The 2D mesh on the Knights Landing chip is new for Intel, and when asked about how far it could scale, Sodani said that the architecture could scale for two to four generations for sure. And when we suggested that Intel could, in theory, create NUMA-capable Xeon Phi processors but that it made far more sense to just add more components – cores, memory controllers, and HBM ports – to this 2D mesh and ride down the Moore’s Law curve, Sodani did not say we were wrong and moreover, said that making NUMA machines would not be possible because the bandwidth of memory requests across the NUMA interconnect would utterly swamp the processor interconnect. So, that tells us Knights Hill will have more cores, and as many cores as the process used to etch it will allow.

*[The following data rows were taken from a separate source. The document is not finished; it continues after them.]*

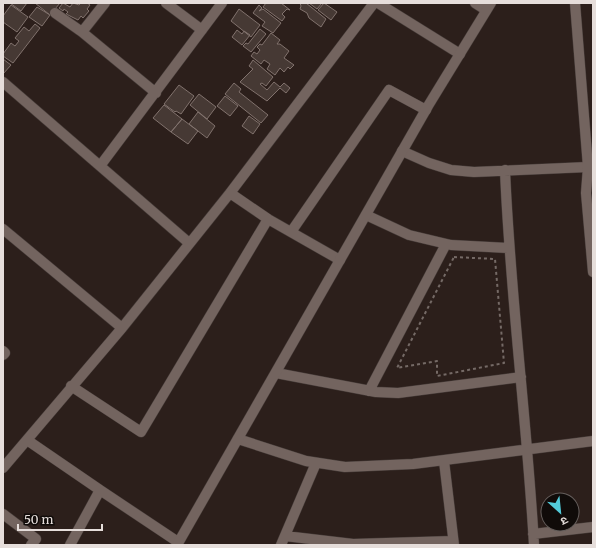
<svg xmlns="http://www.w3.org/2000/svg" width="596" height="548" font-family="Merriweather,'Noto Sans Devanagari',serif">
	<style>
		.building { fill: #463934; stroke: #81726d }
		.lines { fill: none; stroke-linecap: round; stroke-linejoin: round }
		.street-casing { stroke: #463c39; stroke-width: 11 }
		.secondary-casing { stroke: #463c39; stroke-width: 11 }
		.path { stroke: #756a66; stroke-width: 2; stroke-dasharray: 3 3; stroke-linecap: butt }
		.street { stroke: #73645f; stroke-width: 10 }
		.secondary { stroke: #73645f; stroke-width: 10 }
	</style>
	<rect width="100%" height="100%" fill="#2c1f1b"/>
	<path class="building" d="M 10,3 L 27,3 L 21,11 Z
		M 35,3 L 60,3 L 50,15 Z
		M 63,3 L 70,7 L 73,3 L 79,5 L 81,3 L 87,3 L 90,5 L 87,9 L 89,11 L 83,18 L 81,16 L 78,20 L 66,14 L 68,12 L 64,9 L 63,11 L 59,8 Z
		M 266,3 L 281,3 L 290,10 L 287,9 L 282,14 L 285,17 L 282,21 L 263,7 Z
		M 300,3 L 306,3 L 326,19 L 321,27 L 309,18 L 307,13 L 300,9 L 301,6 Z
		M 309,3 L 322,3 L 317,9 Z
		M 324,3 L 337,12 L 331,20 L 318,10 Z
		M 11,5 L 28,17 L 17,32 L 3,22 L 3,16 Z
		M 259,5 L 262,8 L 259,11 L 263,9 L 281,23 L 273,33 L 262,26 L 265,22 L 253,13 Z
		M 37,7 L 50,15 L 42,26 L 29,17 Z
		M 239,9 L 260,25 L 251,37 L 231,21 Z
		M 35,24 L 40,28 L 13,63 L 3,56 L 3,54 L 11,43 L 15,46 L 19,41 L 15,38 L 24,27 L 29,31 Z
		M 260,29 L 266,34 L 251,52 L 243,46 L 246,43 L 248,44 Z
		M 237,30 L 242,34 L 244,31 L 250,35 L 242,45 L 232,37 Z
		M 271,33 L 280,40 L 277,44 L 280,44 L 289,51 L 284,58 L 294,65 L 290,69 L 288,67 L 284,72 L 280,68 L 275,75 L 267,69 L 270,64 L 264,60 L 261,64 L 251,56 L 254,52 L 257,54 L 260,50 L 257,47 L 260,44 L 262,45 Z
		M 3,59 L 11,65 L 3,74 Z
		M 253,60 L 273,77 L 266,86 L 262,83 L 260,84 L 267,90 L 274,82 L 280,87 L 284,83 L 290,88 L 286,93 L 280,88 L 267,101 L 240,82 L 253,69 L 249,66 Z
		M 234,83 L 241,89 L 239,92 L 268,115 L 261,123 L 225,94 Z
		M 179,85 L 194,96 L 181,114 L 176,111 L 175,112 L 164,104 Z
		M 199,94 L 216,107 L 207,119 L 190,105 Z
		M 225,96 L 238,106 L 230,116 L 217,106 Z
		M 164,105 L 182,119 L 171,132 L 153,118 Z
		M 198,112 L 215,126 L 207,138 L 189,124 Z
		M 249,116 L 260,124 L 253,134 L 242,126 Z
		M 182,119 L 198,131 L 188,144 L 171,132 Z"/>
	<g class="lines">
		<g class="street-casing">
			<path id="street" d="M 105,3 L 82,32 L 156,93
				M 166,3 L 202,30
				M 378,3 L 460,54
				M 475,3 L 486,10
				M 55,13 L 82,32
				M 3,82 L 189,243
				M 402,151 L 429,163 L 451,170 L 474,172 L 588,167
				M 100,166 L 222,3
				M 505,170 C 510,295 527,420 534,545
				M 366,215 L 409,235 L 451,245 L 508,248
				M 268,219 L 340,260
				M 3,229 L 122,328
				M 291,232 L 389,90 L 426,110
				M 3,351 L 5,353 L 3,355
				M 276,373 L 376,392 L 398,393 L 521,377
				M 71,386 L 141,432 L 268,219 L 230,193
				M 369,391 L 446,244
				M 238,439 L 306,461 L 345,467 L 413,464 L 593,441
				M 27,440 L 100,490 L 70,545
				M 444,461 L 454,545
				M 3,468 L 122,328 L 230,193 L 374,3
				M 100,490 L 178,542
				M 3,514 L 36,539 L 31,545
				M 533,534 L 593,527
				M 285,536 L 353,544 L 453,541
				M 281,545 L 316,463"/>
		</g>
		<g class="secondary-casing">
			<path id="secondary" d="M 575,3 L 588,167 L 586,193 L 593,272
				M 177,545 L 428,106 L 491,3"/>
		</g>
		<path class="path" d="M 454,257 L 495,259 L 504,363 L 437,376 L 437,361 L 397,368 Z"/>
		<use href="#street" class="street"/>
		<use href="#secondary" class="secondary"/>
	</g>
	<rect width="596" height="548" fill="none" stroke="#e6dedb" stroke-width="8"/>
	<g transform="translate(560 512) rotate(153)"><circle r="19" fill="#100b09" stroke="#665f5d"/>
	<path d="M0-3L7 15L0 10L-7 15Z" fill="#52cbda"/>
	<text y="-6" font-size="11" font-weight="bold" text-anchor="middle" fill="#e6dedb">उ</text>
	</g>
	<path d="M18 524v6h84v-6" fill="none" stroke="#e6dedb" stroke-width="2"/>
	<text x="24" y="524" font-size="12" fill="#e6dedb" stroke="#100b09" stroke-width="3" paint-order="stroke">50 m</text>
</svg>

Intel has said that Knights Hill will use a 10 nanometer process, which is the one it will be ramping later this year for its processors for various client devices. The shift from the 14 nanometer processes used with Knights Landing to the 10 nanometer processes used with Knights Hill probably won’t yield a big change in core counts or clock speeds – maybe something on the order of a 30 percent to 50 percent boost in cores (call it somewhere between 90 and 100 cores) and about the same clock speed (somewhere around 1.2 GHz). Intel could keep adding more AVX vector units to the custom Silvermont cores to boost floating point performance, but has said that it wants to show pretty decent integer performance with the Knights chips, too. So it seems unlikely it will let them get too far out of balance after just getting them into balance with Knights Landing.

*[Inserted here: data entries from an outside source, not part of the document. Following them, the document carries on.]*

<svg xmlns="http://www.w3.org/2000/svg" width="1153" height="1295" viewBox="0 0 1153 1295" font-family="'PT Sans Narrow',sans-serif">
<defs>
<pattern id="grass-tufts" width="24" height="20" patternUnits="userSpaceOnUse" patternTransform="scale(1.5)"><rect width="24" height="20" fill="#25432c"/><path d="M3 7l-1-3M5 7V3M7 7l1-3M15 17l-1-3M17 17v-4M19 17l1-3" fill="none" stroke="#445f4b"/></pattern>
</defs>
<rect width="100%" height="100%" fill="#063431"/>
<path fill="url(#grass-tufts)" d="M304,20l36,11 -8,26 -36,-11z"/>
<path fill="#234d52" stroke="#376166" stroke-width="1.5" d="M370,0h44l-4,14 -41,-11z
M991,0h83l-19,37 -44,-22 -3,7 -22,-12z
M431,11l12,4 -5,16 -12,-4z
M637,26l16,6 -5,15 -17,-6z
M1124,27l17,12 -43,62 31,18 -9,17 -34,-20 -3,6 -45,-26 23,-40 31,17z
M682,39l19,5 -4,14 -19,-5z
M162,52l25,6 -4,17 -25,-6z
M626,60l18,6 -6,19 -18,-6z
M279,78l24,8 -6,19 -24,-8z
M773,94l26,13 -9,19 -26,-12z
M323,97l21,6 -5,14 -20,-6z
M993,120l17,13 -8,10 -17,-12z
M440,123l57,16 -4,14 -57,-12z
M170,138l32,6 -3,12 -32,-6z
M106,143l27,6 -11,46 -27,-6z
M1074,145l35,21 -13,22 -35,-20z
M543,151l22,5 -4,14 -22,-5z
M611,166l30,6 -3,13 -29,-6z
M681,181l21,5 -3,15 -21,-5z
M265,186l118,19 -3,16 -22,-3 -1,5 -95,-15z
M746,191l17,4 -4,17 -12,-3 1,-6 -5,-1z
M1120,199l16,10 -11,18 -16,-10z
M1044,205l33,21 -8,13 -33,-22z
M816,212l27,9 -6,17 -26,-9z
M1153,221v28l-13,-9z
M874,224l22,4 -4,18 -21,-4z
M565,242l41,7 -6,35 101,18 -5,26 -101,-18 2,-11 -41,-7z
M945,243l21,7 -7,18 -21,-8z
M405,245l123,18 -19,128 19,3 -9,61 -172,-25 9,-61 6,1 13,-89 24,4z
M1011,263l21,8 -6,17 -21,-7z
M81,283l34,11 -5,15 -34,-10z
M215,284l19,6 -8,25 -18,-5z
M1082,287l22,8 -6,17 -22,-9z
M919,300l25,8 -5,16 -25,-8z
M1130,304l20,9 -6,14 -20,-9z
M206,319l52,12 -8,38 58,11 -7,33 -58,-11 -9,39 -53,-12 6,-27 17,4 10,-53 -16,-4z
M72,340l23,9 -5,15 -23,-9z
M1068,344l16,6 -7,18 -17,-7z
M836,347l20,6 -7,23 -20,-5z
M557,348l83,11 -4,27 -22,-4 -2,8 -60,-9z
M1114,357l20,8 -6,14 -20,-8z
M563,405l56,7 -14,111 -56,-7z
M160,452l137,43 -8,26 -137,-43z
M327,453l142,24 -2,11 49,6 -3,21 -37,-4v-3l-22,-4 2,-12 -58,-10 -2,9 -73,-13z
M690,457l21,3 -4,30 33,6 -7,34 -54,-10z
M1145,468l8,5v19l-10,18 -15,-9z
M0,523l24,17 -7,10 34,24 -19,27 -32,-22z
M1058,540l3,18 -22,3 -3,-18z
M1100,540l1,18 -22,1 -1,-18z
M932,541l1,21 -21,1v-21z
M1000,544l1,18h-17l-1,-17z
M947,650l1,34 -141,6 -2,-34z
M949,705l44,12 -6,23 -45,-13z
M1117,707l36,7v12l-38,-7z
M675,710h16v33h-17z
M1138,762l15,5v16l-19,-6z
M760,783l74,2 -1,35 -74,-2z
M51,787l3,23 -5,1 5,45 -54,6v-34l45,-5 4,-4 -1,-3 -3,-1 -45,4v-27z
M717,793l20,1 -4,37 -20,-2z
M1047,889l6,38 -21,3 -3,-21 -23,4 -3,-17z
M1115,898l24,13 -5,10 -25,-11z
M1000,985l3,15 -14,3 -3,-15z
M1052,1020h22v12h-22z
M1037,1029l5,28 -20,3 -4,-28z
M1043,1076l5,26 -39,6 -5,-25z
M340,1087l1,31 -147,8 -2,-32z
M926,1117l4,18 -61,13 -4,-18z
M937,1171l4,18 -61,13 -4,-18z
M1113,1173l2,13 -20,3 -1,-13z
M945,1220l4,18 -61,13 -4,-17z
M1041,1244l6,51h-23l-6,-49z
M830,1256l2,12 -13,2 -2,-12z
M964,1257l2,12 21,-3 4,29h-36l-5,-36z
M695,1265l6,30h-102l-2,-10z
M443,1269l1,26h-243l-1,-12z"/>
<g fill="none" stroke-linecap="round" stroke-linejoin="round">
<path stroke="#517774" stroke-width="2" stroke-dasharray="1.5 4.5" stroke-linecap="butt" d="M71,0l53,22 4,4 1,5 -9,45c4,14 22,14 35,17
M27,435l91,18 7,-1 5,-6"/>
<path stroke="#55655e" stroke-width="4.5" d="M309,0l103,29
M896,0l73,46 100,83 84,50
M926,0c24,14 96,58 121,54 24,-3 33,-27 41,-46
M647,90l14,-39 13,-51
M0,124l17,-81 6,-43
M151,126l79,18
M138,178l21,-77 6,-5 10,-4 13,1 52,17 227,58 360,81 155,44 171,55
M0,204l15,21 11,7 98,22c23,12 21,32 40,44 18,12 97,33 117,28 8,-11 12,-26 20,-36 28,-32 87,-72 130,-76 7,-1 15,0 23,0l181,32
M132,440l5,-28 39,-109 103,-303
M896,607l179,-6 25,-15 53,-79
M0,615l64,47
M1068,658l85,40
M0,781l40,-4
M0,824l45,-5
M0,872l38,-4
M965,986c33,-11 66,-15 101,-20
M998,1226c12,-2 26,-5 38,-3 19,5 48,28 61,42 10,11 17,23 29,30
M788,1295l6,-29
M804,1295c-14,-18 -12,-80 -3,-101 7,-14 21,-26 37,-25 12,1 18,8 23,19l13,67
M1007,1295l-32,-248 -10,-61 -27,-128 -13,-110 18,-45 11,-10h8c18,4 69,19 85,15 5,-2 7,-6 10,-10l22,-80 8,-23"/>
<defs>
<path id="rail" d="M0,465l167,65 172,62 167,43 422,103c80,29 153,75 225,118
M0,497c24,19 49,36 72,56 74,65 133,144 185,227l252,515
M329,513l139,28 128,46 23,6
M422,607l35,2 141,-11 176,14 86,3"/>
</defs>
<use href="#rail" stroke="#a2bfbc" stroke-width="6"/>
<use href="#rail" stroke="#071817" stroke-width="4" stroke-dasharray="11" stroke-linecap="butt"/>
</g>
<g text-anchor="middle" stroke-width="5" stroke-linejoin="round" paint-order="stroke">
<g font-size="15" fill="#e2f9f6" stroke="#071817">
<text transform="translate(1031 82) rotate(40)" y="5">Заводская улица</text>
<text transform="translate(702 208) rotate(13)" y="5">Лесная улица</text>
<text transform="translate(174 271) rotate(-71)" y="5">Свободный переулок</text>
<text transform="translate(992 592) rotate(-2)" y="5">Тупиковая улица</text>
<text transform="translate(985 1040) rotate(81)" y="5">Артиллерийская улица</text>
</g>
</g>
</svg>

That’s another way of saying that Knights Hill might deliver somewhere between 4 teraflops and 4.5 teraflops of peak floating point performance. It is safe to say that local memory on the package and addressable through DDR controllers – as well as bandwidth on these memories – will scale proportionately.
Intel has also said that Knights Hill will support the second generation of its Omni-Path networking, which very likely runs at 200 Gb/sec if it is to compete against the HDR InfiniBand switching from Mellanox Technologies, due in the late 2017/early 2018 timeframe.
As noted previously, we are set to talk to Intel and Argonne for more details. Both conversations are happening as you read this. Updates and confirmation on these and other architectural speculations made here will be coming soon.